Na idade em que estou – a meio da década dos oitenta – estou atento às notícias do falecimento de amigos com idades aproximadas. Tive relações variadas nas atividades que desenvolvi e situações por que passei que envolviam, para além das nossas diferenças, a proximidade de idades e algumas experiências comuns ou complementares que agora inevitavelmente evocamos.
O falecimento do Pe. Jardim Gonçalves, com 92 anos, evocou a experiência do meu encontro com ele que começou quando, com 23 anos, participei no encontro com os assistentes nacionais dos organismos operários da Ação Católica. Ele era o assistente nacional da LOC feminina; eu era novato assistente dos organismos operários em Trancoso, vila rural que tinha como únicas atividades económicas, além das agrárias, o comércio e o artesanato. Um coadjutor que me antecedeu, originário do concelho da Covilhã, introduzira lá os organismos operários da Ação Católica. Afastado por um acidente que o fragilizou, sucedi-lhe eu numa experiência que me marcou para o resto da vida. Para isso contribuiu o meu encontro com o Pe. Jardim que me envolveu imediatamente e me confiou a tarefa de orientar um retiro para a equipa dirigente nacional da LOC feminina de que ele era dirigente. Continuou a acompanhar-me com propostas cuja concretização não dependia apenas de mim e por isso não se concretizaram. Foi, porém, definitiva na minha orientação para o trabalho pastoral com o sector operário. Era perigoso pelas conotações que envolvia perante o regime político vigente e, consequentemente, pelas suspeitas das próprias autoridades religiosas. Guardo do meu trabalho com a JOC boas recordações e reconheço que ele marcou o resto da minha vida e os valores fundamentais pelos quais pontuei a minha ação.
==*==
(Tarefa proposta):
Transcreva do texto acima sobre o Pe. Jardim Gonçalves o trecho que vai de "Na idade em" até "agora inevitavelmente evocamos.".

(Dados de entrada):
==*==
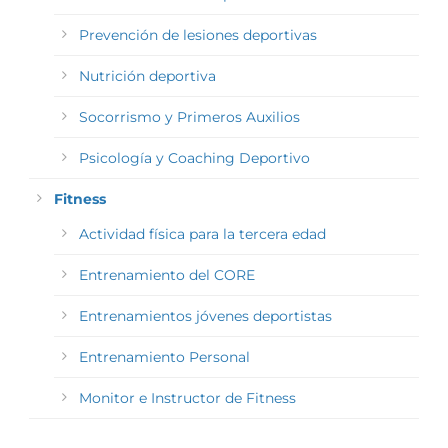
Prevención de lesiones deportivas
Nutrición deportiva
Socorrismo y Primeros Auxilios
Psicología y Coaching Deportivo
Fitness
Actividad física para la tercera edad
Entrenamiento del CORE
Entrenamientos jóvenes deportistas
Entrenamiento Personal
Monitor e Instructor de Fitness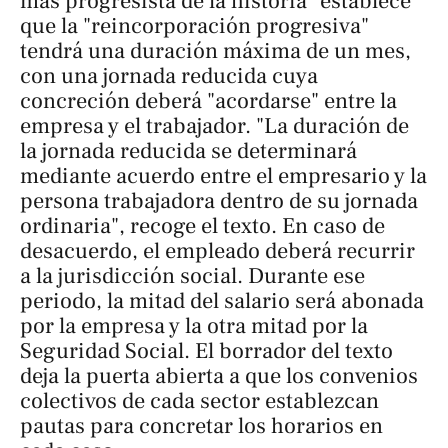
más progresista de la historia" establece
que la "reincorporación progresiva"
tendrá una duración máxima de un mes,
con una jornada reducida cuya
concreción deberá "acordarse" entre la
empresa y el trabajador. "La duración de
la jornada reducida se determinará
mediante acuerdo entre el empresario y la
persona trabajadora dentro de su jornada
ordinaria", recoge el texto. En caso de
desacuerdo, el empleado deberá recurrir
a la jurisdicción social. Durante ese
periodo, la mitad del salario será abonada
por la empresa y la otra mitad por la
Seguridad Social. El borrador del texto
deja la puerta abierta a que los convenios
colectivos de cada sector establezcan
pautas para concretar los horarios en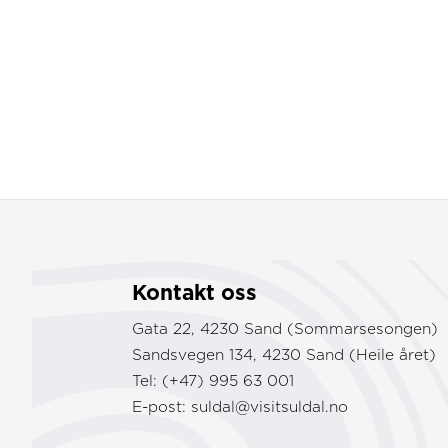
Kontakt oss
Gata 22, 4230 Sand (Sommarsesongen)
Sandsvegen 134, 4230 Sand (Heile året)
Tel: (+47) 995 63 001
E-post:
suldal@visitsuldal.no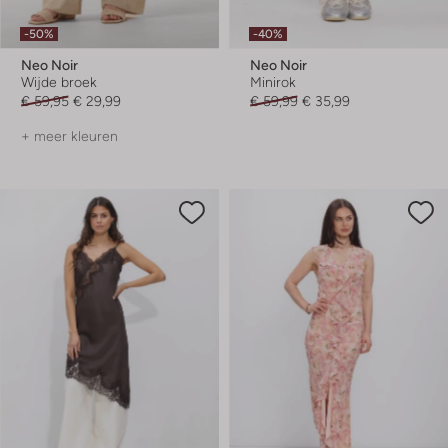
-50%
-40%
Neo Noir
Neo Noir
Wijde broek
Minirok
€ 59,95
€ 29,99
€ 59,99
€ 35,99
+ meer kleuren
==*==
(Resultado do exercício):
Na idade em que estou – a meio da década dos oitenta – estou atento às notícias do falecimento de amigos com idades aproximadas. Tive relações variadas nas atividades que desenvolvi e situações por que passei que envolviam, para além das nossas diferenças, a proximidade de idades e algumas experiências comuns ou complementares que agora inevitavelmente evocamos.